Work to be completed » Look through the records below and collect all lines that hold the string "stained".

Records provided »

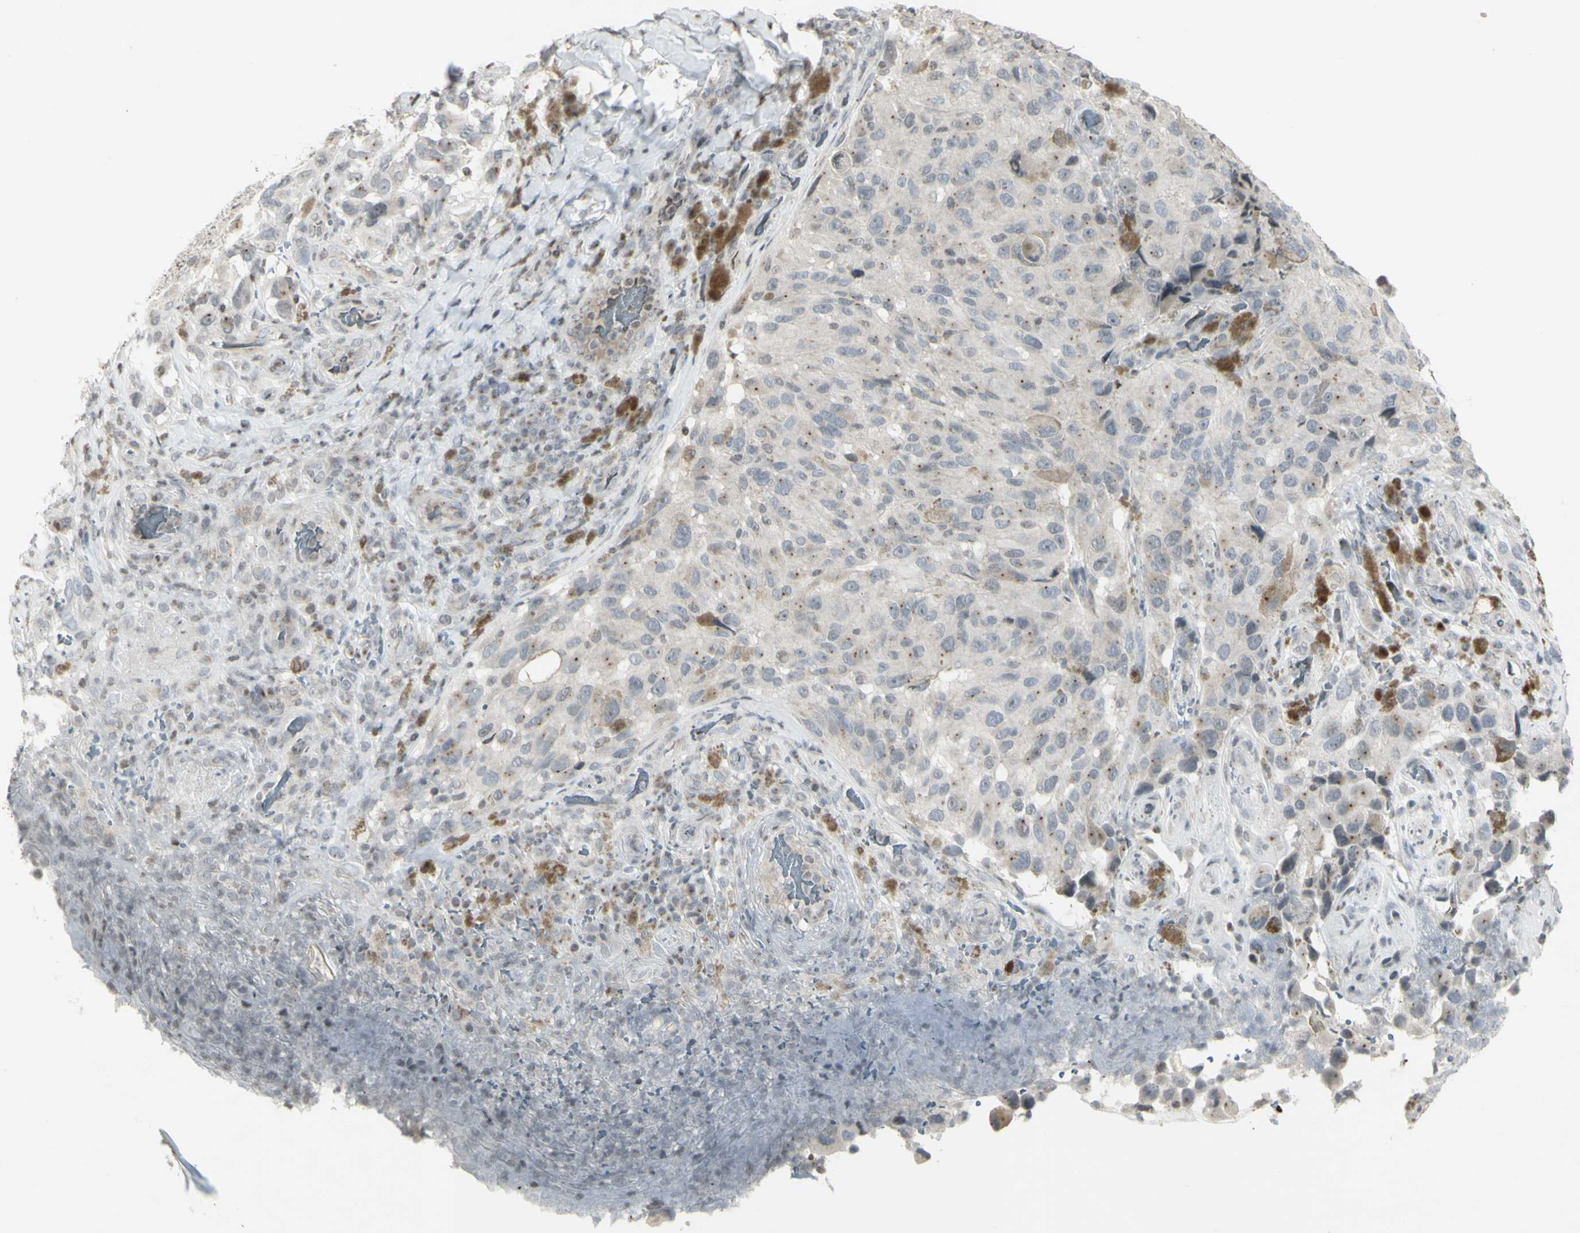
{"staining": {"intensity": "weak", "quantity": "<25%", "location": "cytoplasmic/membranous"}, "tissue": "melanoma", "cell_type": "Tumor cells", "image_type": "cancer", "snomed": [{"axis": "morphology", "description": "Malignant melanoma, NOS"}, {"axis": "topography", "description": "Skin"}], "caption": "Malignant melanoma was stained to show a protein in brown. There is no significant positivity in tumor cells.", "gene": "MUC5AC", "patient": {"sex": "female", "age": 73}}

--

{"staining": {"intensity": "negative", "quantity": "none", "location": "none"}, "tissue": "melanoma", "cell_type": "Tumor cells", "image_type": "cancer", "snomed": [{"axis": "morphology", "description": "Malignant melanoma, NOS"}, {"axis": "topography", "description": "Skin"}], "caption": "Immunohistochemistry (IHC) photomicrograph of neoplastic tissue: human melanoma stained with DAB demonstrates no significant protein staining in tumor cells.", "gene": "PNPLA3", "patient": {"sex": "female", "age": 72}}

...

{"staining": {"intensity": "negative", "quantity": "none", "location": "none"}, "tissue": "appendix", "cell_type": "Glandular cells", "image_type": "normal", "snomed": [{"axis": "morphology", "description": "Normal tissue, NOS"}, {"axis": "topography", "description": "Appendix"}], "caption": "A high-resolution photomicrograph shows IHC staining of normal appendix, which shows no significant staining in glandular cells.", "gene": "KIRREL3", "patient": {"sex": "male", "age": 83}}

Answer box »
{"staining": {"intensity": "weak", "quantity": "<25%", "location": "cytoplasmic/membranous"}, "tissue": "melanoma", "cell_type": "Tumor cells", "image_type": "cancer", "snomed": [{"axis": "morphology", "description": "Malignant melanoma, NOS"}, {"axis": "topography", "description": "Skin"}], "caption": "Malignant melanoma was stained to show a protein in brown. There is no significant positivity in tumor cells.", "gene": "MUC5AC", "patient": {"sex": "female", "age": 73}}
{"staining": {"intensity": "negative", "quantity": "none", "location": "none"}, "tissue": "melanoma", "cell_type": "Tumor cells", "image_type": "cancer", "snomed": [{"axis": "morphology", "description": "Malignant melanoma, NOS"}, {"axis": "topography", "description": "Skin"}], "caption": "Immunohistochemistry (IHC) photomicrograph of neoplastic tissue: human melanoma stained with DAB demonstrates no significant protein staining in tumor cells.", "gene": "PNPLA3", "patient": {"sex": "female", "age": 72}}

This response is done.